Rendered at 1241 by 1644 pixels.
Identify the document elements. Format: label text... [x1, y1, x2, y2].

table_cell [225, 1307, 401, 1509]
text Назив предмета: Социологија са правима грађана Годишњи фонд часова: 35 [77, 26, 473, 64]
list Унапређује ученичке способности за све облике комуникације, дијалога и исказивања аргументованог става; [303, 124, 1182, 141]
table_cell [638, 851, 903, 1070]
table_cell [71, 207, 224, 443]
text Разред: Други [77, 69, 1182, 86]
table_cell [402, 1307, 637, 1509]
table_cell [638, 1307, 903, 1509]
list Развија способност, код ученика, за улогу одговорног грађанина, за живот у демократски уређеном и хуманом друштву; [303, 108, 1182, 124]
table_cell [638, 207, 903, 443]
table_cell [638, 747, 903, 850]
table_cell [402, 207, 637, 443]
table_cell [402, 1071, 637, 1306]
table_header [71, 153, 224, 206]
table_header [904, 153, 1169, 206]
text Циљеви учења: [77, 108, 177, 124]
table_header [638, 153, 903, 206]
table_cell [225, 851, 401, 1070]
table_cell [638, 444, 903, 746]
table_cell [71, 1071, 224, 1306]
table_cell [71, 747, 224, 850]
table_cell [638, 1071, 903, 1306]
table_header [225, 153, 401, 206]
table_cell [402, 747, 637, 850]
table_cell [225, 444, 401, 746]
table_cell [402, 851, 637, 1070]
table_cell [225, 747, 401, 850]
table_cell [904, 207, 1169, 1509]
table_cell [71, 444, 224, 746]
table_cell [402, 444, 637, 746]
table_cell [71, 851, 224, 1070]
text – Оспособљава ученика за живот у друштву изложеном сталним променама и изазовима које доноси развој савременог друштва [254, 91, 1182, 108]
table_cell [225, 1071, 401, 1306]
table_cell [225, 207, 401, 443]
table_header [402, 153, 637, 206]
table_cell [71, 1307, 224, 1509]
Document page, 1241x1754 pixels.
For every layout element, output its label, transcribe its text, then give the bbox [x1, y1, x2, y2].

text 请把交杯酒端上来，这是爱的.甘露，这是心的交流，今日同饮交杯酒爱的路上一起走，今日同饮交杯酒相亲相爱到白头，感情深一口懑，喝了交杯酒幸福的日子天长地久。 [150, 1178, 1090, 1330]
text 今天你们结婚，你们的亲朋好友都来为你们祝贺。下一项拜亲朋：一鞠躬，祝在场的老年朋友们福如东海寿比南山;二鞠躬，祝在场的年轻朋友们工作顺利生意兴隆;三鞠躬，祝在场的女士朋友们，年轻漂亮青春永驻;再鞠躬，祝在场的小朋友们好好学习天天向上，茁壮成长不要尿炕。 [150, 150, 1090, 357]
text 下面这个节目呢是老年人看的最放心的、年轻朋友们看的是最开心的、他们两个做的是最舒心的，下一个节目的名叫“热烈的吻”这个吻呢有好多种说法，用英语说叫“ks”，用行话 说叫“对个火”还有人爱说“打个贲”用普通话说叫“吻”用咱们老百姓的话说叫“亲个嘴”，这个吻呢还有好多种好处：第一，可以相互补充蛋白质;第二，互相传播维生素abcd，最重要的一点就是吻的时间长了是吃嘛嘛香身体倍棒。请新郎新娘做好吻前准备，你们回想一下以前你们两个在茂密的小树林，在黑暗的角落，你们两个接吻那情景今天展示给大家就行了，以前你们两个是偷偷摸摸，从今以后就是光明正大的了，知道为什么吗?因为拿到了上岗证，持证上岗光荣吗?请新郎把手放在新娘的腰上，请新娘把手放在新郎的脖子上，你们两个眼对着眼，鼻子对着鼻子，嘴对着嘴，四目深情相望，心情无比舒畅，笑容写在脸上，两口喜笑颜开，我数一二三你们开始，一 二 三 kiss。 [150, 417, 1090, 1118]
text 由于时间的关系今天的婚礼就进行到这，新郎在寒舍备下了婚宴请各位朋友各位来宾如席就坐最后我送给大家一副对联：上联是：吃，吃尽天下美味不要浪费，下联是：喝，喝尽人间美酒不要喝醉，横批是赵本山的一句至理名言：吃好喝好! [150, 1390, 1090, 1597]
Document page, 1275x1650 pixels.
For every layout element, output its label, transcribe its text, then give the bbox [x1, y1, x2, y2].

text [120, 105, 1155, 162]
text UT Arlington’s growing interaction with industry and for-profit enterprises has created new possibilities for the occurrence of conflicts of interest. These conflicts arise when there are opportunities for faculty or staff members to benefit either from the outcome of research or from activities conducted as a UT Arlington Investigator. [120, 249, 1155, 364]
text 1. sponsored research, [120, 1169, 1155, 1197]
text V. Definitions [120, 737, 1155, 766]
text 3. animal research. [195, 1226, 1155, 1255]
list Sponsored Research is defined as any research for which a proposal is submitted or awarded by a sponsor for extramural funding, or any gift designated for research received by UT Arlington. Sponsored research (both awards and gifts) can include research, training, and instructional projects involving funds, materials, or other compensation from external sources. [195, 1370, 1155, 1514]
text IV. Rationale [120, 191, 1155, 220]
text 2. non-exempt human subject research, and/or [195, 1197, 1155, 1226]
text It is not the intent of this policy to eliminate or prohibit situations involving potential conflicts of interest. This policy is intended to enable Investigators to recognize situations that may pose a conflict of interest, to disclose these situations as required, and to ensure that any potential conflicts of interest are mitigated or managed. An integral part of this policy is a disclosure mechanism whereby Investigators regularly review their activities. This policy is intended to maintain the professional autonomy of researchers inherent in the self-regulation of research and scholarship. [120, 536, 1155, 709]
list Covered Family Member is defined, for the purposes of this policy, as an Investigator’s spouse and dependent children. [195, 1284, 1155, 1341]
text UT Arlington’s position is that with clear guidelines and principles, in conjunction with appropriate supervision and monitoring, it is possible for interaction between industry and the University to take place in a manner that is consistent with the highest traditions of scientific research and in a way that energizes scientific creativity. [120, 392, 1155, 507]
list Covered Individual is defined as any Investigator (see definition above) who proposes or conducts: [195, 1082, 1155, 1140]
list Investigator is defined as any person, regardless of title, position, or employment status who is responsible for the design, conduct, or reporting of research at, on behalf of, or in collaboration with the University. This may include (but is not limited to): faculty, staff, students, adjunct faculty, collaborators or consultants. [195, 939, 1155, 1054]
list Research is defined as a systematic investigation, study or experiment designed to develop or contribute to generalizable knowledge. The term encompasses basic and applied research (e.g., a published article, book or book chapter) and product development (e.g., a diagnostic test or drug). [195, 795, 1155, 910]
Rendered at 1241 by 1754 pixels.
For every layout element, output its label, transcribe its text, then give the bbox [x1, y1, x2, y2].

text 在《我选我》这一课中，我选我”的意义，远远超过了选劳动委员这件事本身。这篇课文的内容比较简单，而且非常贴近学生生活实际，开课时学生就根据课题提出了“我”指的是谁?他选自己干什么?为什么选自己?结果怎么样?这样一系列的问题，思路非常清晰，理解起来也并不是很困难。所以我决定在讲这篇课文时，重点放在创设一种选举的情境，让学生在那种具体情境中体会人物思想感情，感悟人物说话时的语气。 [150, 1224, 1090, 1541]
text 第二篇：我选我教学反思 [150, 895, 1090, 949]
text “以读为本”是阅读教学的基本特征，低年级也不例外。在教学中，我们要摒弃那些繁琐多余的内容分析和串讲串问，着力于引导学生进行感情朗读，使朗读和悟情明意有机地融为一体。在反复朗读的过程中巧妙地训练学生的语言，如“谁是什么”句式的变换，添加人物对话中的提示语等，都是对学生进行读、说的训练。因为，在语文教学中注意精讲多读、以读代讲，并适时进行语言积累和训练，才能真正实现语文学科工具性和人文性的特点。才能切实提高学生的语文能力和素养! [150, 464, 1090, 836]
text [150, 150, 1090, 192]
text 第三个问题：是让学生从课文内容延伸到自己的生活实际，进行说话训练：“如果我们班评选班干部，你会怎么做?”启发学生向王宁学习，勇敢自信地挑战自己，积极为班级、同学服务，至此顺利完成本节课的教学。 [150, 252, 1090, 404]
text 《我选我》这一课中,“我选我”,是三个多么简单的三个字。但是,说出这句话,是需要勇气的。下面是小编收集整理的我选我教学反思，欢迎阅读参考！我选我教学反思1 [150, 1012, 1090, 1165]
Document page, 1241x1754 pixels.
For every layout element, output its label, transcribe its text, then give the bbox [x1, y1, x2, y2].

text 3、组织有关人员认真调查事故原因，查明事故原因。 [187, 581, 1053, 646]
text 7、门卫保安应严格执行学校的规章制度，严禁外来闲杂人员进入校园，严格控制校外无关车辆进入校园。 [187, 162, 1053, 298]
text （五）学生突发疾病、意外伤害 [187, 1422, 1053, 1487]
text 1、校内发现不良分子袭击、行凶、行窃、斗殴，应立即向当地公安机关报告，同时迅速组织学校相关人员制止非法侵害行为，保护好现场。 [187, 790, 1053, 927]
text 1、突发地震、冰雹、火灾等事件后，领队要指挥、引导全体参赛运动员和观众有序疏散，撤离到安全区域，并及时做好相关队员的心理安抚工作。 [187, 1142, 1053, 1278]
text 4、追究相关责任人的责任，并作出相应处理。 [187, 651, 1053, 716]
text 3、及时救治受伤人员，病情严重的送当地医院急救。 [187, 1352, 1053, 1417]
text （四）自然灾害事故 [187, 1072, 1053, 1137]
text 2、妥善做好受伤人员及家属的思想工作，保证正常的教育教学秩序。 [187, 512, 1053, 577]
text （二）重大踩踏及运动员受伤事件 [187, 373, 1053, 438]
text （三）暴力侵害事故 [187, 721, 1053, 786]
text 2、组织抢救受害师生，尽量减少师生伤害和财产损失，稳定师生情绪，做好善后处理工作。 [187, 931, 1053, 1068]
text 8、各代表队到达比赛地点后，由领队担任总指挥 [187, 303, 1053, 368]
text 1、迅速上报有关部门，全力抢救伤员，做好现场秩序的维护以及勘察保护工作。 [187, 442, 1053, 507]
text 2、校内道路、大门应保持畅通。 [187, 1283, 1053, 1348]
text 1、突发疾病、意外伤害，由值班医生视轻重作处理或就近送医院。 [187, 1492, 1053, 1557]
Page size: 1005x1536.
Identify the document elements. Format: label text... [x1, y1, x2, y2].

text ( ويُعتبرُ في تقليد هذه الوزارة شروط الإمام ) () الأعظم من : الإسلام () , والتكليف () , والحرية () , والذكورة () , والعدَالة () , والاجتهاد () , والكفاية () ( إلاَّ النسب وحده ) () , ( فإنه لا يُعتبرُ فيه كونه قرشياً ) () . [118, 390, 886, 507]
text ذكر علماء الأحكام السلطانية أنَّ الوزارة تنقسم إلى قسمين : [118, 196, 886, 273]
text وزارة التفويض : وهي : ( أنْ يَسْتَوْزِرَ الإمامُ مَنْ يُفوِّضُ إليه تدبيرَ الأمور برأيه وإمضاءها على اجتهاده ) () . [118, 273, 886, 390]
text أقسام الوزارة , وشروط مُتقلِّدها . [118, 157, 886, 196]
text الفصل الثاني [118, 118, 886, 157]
★ ★ ★ ★ ★ ★ ★
#### Job
Show each line in the data where the string "pixels" appears.

#### Result of this exercise
Rendered at 1241 by 1644 pixels.
Document page, 1241x1754 pixels.
Document page, 1275x1650 pixels.
Rendered at 1241 by 1754 pixels.
Document page, 1241x1754 pixels.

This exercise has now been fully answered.